How do we live in these two callings simultaneously? Is there a model for living that is at once holy and merciful? Of course there is: it’s Jesus. The Sunday-school answer works!
The Cross is the shape that life takes when God’s holiness meets God’s mercy. Christ carried The Cross, and now bids his family to pick up our crosses and follow after him who is the head of our household. My brother or sister in Christ is the cross I am called to carry, just as I am the cross that the Lord lays on them.
This means that the church, as the family of God, is called to inhabit a willingness to endure the pain of the cross of the other person in ways that are honoring to God and in conformity with scripture with a full knowledge that I too am a cross that the other person must also bear.

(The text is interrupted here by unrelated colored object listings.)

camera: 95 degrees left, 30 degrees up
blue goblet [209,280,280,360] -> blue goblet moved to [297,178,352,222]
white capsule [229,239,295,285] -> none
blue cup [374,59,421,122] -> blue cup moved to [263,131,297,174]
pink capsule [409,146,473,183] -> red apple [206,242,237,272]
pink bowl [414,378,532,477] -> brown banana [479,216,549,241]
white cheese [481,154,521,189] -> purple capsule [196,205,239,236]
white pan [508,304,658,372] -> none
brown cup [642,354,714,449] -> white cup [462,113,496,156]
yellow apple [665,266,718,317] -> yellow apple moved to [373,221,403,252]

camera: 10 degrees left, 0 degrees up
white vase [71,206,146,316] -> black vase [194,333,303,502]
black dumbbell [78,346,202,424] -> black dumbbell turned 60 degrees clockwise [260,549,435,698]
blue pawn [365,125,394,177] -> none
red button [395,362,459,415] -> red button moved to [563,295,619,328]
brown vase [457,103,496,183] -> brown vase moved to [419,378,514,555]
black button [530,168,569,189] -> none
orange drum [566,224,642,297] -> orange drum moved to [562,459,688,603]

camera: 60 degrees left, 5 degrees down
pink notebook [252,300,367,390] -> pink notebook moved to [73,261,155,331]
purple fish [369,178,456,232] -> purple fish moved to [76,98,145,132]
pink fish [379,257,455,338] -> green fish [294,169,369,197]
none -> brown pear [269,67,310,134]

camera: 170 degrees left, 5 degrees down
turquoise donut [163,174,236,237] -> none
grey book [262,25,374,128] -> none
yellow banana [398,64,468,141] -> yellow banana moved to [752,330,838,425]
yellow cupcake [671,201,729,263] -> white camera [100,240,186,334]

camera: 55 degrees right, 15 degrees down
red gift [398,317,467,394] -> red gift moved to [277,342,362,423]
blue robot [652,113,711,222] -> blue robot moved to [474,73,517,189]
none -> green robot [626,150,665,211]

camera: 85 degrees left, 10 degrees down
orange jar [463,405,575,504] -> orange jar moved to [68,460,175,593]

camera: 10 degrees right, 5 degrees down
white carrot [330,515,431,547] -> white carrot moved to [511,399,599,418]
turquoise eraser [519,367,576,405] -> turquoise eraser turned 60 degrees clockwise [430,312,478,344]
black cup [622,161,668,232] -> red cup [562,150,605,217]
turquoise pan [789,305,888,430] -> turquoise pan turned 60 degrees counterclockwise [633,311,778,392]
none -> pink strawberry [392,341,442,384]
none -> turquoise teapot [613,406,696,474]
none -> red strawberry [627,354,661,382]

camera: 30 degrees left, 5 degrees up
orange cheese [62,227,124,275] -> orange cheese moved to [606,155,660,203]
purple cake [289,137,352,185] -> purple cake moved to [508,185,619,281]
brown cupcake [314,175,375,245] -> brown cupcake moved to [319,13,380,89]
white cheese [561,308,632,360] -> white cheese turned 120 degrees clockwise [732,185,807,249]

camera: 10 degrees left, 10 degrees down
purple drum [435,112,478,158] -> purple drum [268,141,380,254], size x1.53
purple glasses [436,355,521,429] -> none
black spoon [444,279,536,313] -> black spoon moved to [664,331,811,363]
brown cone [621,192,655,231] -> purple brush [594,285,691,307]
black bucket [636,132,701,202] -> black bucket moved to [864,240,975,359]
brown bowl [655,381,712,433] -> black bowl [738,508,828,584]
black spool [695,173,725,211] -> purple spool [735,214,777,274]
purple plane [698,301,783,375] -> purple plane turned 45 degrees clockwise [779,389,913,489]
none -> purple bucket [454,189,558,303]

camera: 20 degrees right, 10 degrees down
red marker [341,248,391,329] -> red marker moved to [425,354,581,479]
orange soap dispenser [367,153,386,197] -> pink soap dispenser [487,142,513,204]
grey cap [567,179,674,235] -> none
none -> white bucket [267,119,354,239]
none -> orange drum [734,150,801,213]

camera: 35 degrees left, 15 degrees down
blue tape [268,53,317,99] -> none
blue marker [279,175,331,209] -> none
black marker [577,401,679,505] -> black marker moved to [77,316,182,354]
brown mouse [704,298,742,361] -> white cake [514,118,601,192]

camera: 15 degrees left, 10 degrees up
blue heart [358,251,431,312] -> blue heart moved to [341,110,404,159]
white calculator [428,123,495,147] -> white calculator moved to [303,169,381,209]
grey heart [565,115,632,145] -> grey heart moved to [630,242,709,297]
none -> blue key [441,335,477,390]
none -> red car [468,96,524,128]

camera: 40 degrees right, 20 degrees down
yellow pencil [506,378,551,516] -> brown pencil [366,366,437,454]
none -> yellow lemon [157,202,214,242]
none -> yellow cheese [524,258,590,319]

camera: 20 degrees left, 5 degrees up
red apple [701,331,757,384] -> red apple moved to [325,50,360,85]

We live in a culture where there is this neurosis about “being a burden.” So enamored are we of the illusion of our own strength we cannot stomach the moments our weakness is exposed before others. So we say “I don’t want to be a burden” which rhetorically pressures the other person to tell me “oh you’re not a burden” —coercing a lie from them to bolster my own sense of power like a torturer in a catacomb. The truth is better than the lie. I am a burden, brother, and you are too. The goal of this family is not not to be a burden, but rather to “carry one another’s burdens and so fulfill the law of Christ” (Gal. 6:2).
Next time you feel the need to say “I don’t want to be a burden” instead consider saying to your brother or sister in Christ “Would you carry my burden for a moment?”
By this the world will know that we are Christ’s disciples, by our love for one another (Jn. 13:35).